How to let AVPlayer retrieve playlist secured by SSL?

Question

We´re developing a HTTP-streaming iOS app that requires us to receive playlists from a secured site. This site requires us to authenticate using a self signed SSL certificate.

We read the credentials from a .p12 file before we use NSURLConnection with a delegate to react to the authorization challenge.

- (void)connection:(NSURLConnection *)connection didReceiveAuthenticationChallenge:(NSURLAuthenticationChallenge *)challenge
{
    [[challenge sender] useCredential:  self.credentials forAuthenticationChallenge:challenge];
}

- (BOOL)connection:(NSURLConnection *)connection canAuthenticateAgainstProtectionSpace:(NSURLProtectionSpace *)protectionSpace
{
    return YES;
}

By doing this initial connection to the URL where we´re getting the .m3u8 playlist we´re able to play back the playlist using AVPlayer. The problem is that this method only works in the simulator.

NOTE: We´re able to download the playlist using the NSURLConnection on device. This must mean that the AVPlayer somehow can´t continue using the trust established during this initial connection.

We have also tried adding the credentials to the [NSURLCredentialStorage sharedCredentialStorage] without any luck.

Below follows our shotgun approach for that:

NSURLProtectionSpace *protectionSpace = [[NSURLProtectionSpace alloc]
                                         initWithHost:host
                                         port:443
                                         protocol:@"https"
                                         realm:nil
                                         authenticationMethod:NSURLAuthenticationMethodClientCertificate];



[[NSURLCredentialStorage sharedCredentialStorage] setDefaultCredential:creds
                                                    forProtectionSpace:protectionSpace];

    NSURLProtectionSpace *protectionSpace2 = [[NSURLProtectionSpace alloc]
                                         initWithHost:host
                                         port:443
                                         protocol:@"https"
                                         realm:nil
                                         authenticationMethod:NSURLAuthenticationMethodServerTrust];



[[NSURLCredentialStorage sharedCredentialStorage] setDefaultCredential:creds
                                                    forProtectionSpace:protectionSpace2];

EDIT: According to this question: the above method doesn´t work with certificates.

Any hint to why it doesn´t work on device, or an alternate solution is welcome!

Answer 1

From iOS 6 onwards AVAssetResourceLoader can be used for retrieving an HTTPS secured playlist or key file.

An AVAssetResourceLoader object mediates resource requests from an AVURLAsset object with a delegate object that you provide. When a request arrives, the resource loader asks your delegate if it is able to handle the request and reports the results back to the asset.

Please find the sample code below.

// AVURLAsset + Loader
AVURLAsset      *asset          = [[AVURLAsset alloc] initWithURL:url options:nil];
AVPlayerItem    *playerItem     = [AVPlayerItem playerItemWithAsset:asset];
AVAssetResourceLoader *loader   = asset.resourceLoader;
[loader setDelegate:self queue:dispatch_get_global_queue(DISPATCH_QUEUE_PRIORITY_DEFAULT, 0)];

// AVPlayer
AVPlayer        *avPlayer       = [AVPlayer playerWithPlayerItem:playerItem];

You will need to handle the resourceLoader:shouldWaitForLoadingOfRequestedResource:delegate method which will be called when there is an authentication need and you can use NSURLConnection to request for the secured resource.

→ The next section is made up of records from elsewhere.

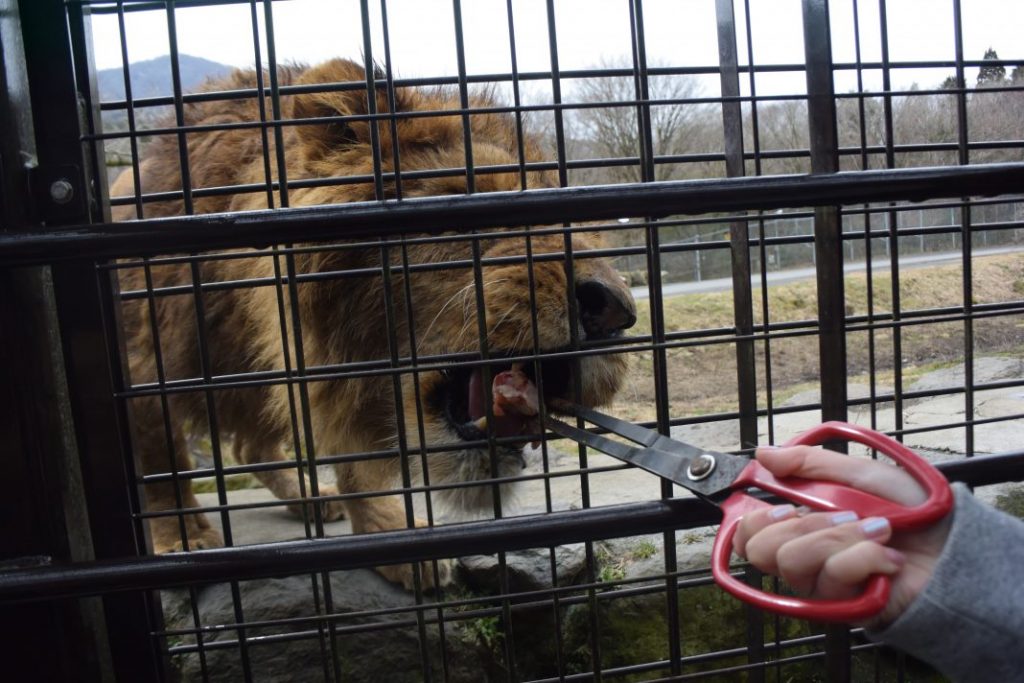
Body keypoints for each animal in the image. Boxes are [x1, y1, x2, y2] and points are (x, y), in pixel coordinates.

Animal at [114, 58, 638, 589]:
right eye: (470, 201)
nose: (617, 311)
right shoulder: (140, 361)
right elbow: (161, 453)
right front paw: (185, 541)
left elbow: (356, 467)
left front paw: (387, 532)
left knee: (248, 445)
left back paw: (310, 497)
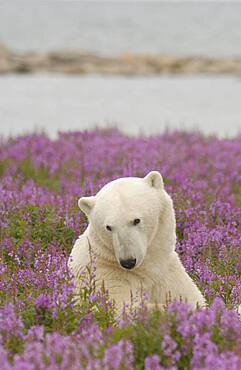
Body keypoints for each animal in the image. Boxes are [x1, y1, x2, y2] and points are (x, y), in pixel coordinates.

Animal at [68, 172, 206, 314]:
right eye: (108, 227)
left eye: (136, 220)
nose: (128, 262)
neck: (147, 269)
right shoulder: (105, 276)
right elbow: (123, 308)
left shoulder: (168, 272)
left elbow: (193, 299)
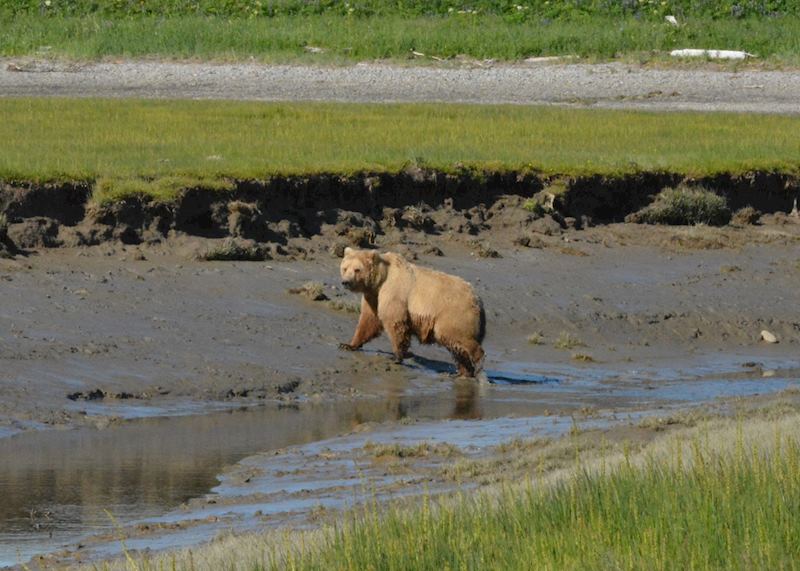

(BOOL)resourceLoader:(AVAssetResourceLoader *)resourceLoader    shouldWaitForLoadingOfRequestedResource:(AVAssetResourceLoadingRequest *)loadingRequest
{

 //Handle NSURLConnection to the SSL secured resource here
  return YES;
}

Hope this helps!

P.S : The proxy approach using CocoaHTTPServer works well but using an AVAssetResourceLoader is a more elegant solution.